Auch die Polizei selbst habe zudem am 19.11. „objektiv rechtswidrig“ gehandelt, setzt der Singener Anwalt noch eins drauf. Sehr wohl nämlich hätten die damals Versammelten das Recht auf eine Spontandemonstration gehabt, was das Bundesverfassungsgericht seit 30 Jahren immer wieder bescheinige. Ob angesichts dieser Faktenlage die Einkesselung rechtmäßig war, sei mehr als fraglich. Unverständlich ist für den Juristen zudem, dass der polizeiliche Zugriff erfolgte, nachdem sich Protestierende und Einsatzleitung über den geordneten Abzug schon geeinigt hatten. Die Hauptschuld weist Zahner aber den Hardlinern im Rathaus zu: „Meine Wut richtet sich gegen die Stadt, weil sie genau so handelt, dass es zu Konflikten kommt zwischen Polizisten, die überfordert sind, und Demonstranten, die auf ihrem Recht beharren“.
Eigentlich müsste das Urteil bei dieser Sachlage auf Freispruch für Zahners Mandanten lauten. Hält doch der „Widerstands“-Paragraf 113 des Strafgesetzbuchs in Absatz 3 fest: „Die Tat ist nicht nach dieser Vorschrift strafbar, wenn die Diensthandlung nicht rechtmäßig ist. Dies gilt auch dann, wenn der Täter irrig annimmt, die Diensthandlung sei rechtmäßig.“ Im Interesse seines Mandanten aber stimmte der Anwalt nach knapp halbstündiger Verhandlung dem Vorschlag des Gerichts zu, das Verfahren unter Auflagen einzustellen. Der ersichtlich gut vorbereitete Richter Georg Dold hatte zuvor zur Ehrenrettung der Ordnungsmacht zwar darüber referiert, warum es sich über Spontandemonstrationen „immer trefflich streiten“ lasse, zugleich aber kaum einen Hehl daraus gemacht, was er von den Radolfzeller Verbotsübungen hält. Die „Note sechs“ vergibt er für die Versammlungsbehörde. Staatsanwältin Weishaupt schloss sich dem Vorschlag des Richters schließlich ebenfalls an.

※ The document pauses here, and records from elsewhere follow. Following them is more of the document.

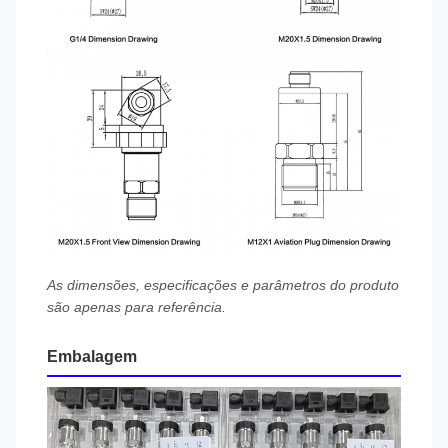
As dimensões, especificações e parâmetros do produto
são apenas para referência.
Embalagem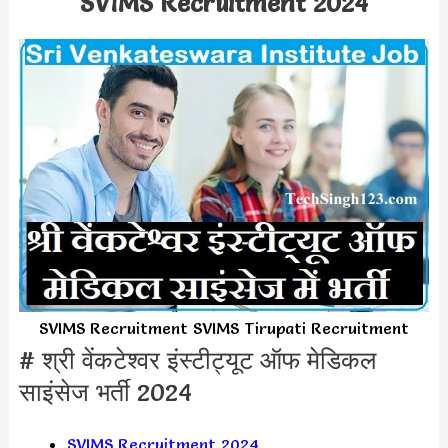
SVIMS Recruitment 2024
SVIMS Recruitment SVIMS Tirupati Recruitment
# श्री वेंकटेश्वर इंस्टीट्यूट ऑफ मेडिकल
साइंसेज भर्ती 2024
SVIMS Recruitment 2024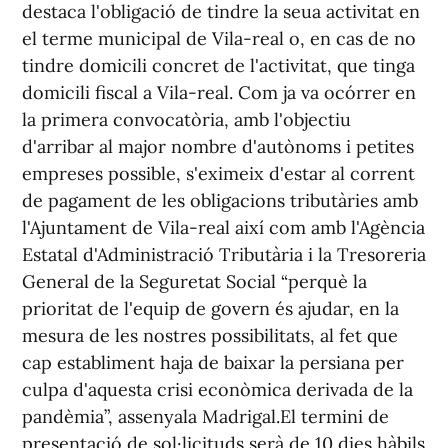
destaca l'obligació de tindre la seua activitat en
el terme municipal de Vila-real o, en cas de no
tindre domicili concret de l'activitat, que tinga
domicili fiscal a Vila-real. Com ja va ocórrer en
la primera convocatòria, amb l'objectiu
d'arribar al major nombre d'autònoms i petites
empreses possible, s'eximeix d'estar al corrent
de pagament de les obligacions tributàries amb
l'Ajuntament de Vila-real així com amb l'Agència
Estatal d'Administració Tributària i la Tresoreria
General de la Seguretat Social “perquè la
prioritat de l'equip de govern és ajudar, en la
mesura de les nostres possibilitats, al fet que
cap establiment haja de baixar la persiana per
culpa d'aquesta crisi econòmica derivada de la
pandèmia”, assenyala Madrigal.El termini de
presentació de sol·licituds serà de 10 dies hàbils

Nach Zahlung von 400 Euro an Amnesty International ist der Fall für Marius P. damit erledigt, der sich darüber freuen kann, dass ihm ein Eintrag ins Strafregister erspart bleibt. Nicht erledigt hat sich die Sache indes für die Verantwortlichen bei der Stadt, denen dringend eine Kurskorrektur in Sachen Demokratieverständnis und Verfassungstreue angeraten sei, sollen öffentliche Watschen künftig vermieden werden. Nicht wenige der zahlreich erschienen BesucherInnen fragten sich jedenfalls anschließend kopfschüttelnd, ob hier nicht die falsche Partei auf der Anklagebank saß.